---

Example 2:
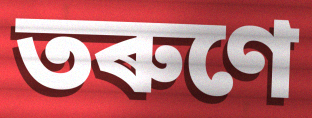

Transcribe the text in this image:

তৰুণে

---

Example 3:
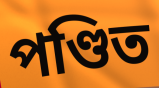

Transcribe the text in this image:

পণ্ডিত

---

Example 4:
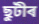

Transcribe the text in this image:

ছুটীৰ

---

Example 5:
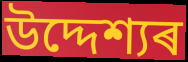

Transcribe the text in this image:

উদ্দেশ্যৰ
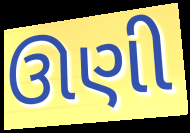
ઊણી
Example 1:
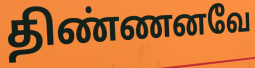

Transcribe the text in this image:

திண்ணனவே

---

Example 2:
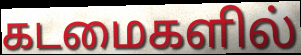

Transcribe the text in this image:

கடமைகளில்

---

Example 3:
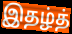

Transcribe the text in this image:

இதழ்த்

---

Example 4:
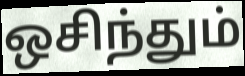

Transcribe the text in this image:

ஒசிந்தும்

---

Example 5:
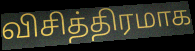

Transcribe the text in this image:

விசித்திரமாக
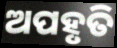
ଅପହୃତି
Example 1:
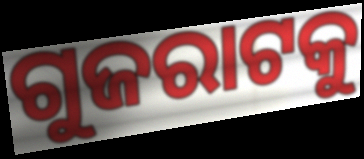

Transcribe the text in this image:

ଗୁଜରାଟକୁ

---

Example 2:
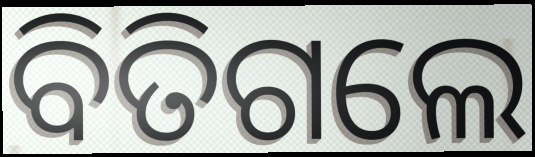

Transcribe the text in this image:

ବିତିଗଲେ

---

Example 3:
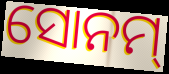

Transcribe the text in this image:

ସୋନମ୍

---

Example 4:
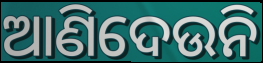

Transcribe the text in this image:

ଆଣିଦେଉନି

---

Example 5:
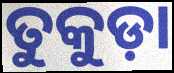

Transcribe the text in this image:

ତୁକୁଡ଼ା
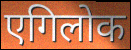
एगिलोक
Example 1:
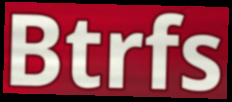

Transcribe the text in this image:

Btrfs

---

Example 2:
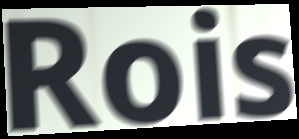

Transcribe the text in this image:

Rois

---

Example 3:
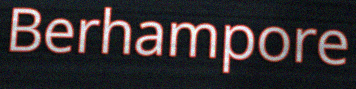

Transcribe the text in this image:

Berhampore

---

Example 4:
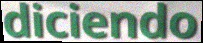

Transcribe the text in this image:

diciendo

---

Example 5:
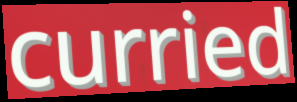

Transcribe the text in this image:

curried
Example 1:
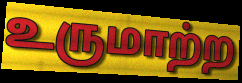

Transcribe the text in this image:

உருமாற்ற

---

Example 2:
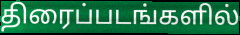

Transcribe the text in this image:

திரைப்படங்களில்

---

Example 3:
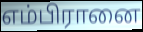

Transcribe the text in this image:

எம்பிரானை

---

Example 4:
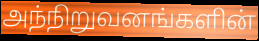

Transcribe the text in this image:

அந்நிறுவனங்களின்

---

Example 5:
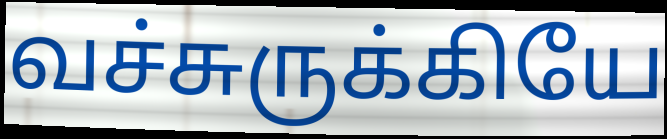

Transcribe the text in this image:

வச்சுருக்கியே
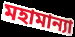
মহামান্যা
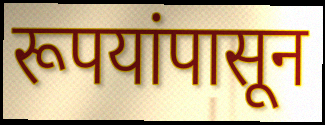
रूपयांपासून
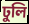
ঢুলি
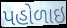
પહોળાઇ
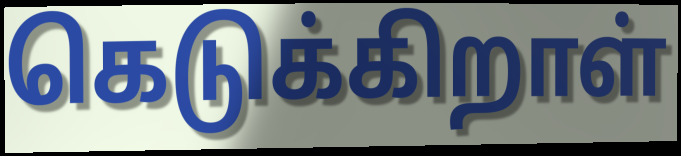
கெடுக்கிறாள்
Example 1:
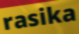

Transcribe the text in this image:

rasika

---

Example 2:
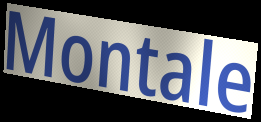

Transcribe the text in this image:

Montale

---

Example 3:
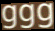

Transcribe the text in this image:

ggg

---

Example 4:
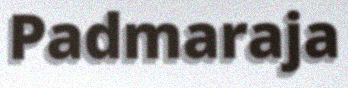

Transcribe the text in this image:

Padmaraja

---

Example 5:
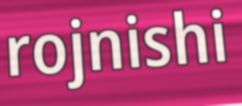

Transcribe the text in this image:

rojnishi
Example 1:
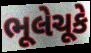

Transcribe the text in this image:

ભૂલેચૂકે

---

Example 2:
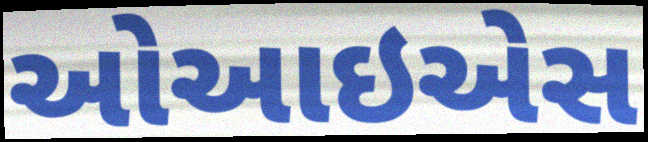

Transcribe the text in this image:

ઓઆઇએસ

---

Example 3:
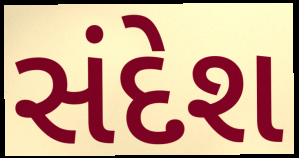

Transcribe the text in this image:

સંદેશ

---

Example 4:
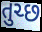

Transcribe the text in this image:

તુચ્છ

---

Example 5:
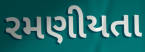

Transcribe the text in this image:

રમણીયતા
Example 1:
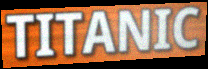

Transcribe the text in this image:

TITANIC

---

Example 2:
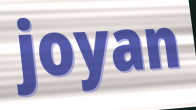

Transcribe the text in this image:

> **TASK TO COMPLETE**
Copy out every one of the entries above word for word, and leave the pictures out of your copy.

> **TASK ANSWER**
---

Example 2:

Transcribe the text in this image:

তৰুণে

---

Example 3:

Transcribe the text in this image:

পণ্ডিত

---

Example 4:

Transcribe the text in this image:

ছুটীৰ

---

Example 5:

Transcribe the text in this image:

উদ্দেশ্যৰ
ઊણી
Example 1:

Transcribe the text in this image:

திண்ணனவே

---

Example 2:

Transcribe the text in this image:

கடமைகளில்

---

Example 3:

Transcribe the text in this image:

இதழ்த்

---

Example 4:

Transcribe the text in this image:

ஒசிந்தும்

---

Example 5:

Transcribe the text in this image:

விசித்திரமாக
ଅପହୃତି
Example 1:

Transcribe the text in this image:

ଗୁଜରାଟକୁ

---

Example 2:

Transcribe the text in this image:

ବିତିଗଲେ

---

Example 3:

Transcribe the text in this image:

ସୋନମ୍

---

Example 4:

Transcribe the text in this image:

ଆଣିଦେଉନି

---

Example 5:

Transcribe the text in this image:

ତୁକୁଡ଼ା
एगिलोक
Example 1:

Transcribe the text in this image:

Btrfs

---

Example 2:

Transcribe the text in this image:

Rois

---

Example 3:

Transcribe the text in this image:

Berhampore

---

Example 4:

Transcribe the text in this image:

diciendo

---

Example 5:

Transcribe the text in this image:

curried
Example 1:

Transcribe the text in this image:

உருமாற்ற

---

Example 2:

Transcribe the text in this image:

திரைப்படங்களில்

---

Example 3:

Transcribe the text in this image:

எம்பிரானை

---

Example 4:

Transcribe the text in this image:

அந்நிறுவனங்களின்

---

Example 5:

Transcribe the text in this image:

வச்சுருக்கியே
মহামান্যা
रूपयांपासून
ঢুলি
પહોળાઇ
கெடுக்கிறாள்
Example 1:

Transcribe the text in this image:

rasika

---

Example 2:

Transcribe the text in this image:

Montale

---

Example 3:

Transcribe the text in this image:

ggg

---

Example 4:

Transcribe the text in this image:

Padmaraja

---

Example 5:

Transcribe the text in this image:

rojnishi
Example 1:

Transcribe the text in this image:

ભૂલેચૂકે

---

Example 2:

Transcribe the text in this image:

ઓઆઇએસ

---

Example 3:

Transcribe the text in this image:

સંદેશ

---

Example 4:

Transcribe the text in this image:

તુચ્છ

---

Example 5:

Transcribe the text in this image:

રમણીયતા
Example 1:

Transcribe the text in this image:

TITANIC

---

Example 2:

Transcribe the text in this image:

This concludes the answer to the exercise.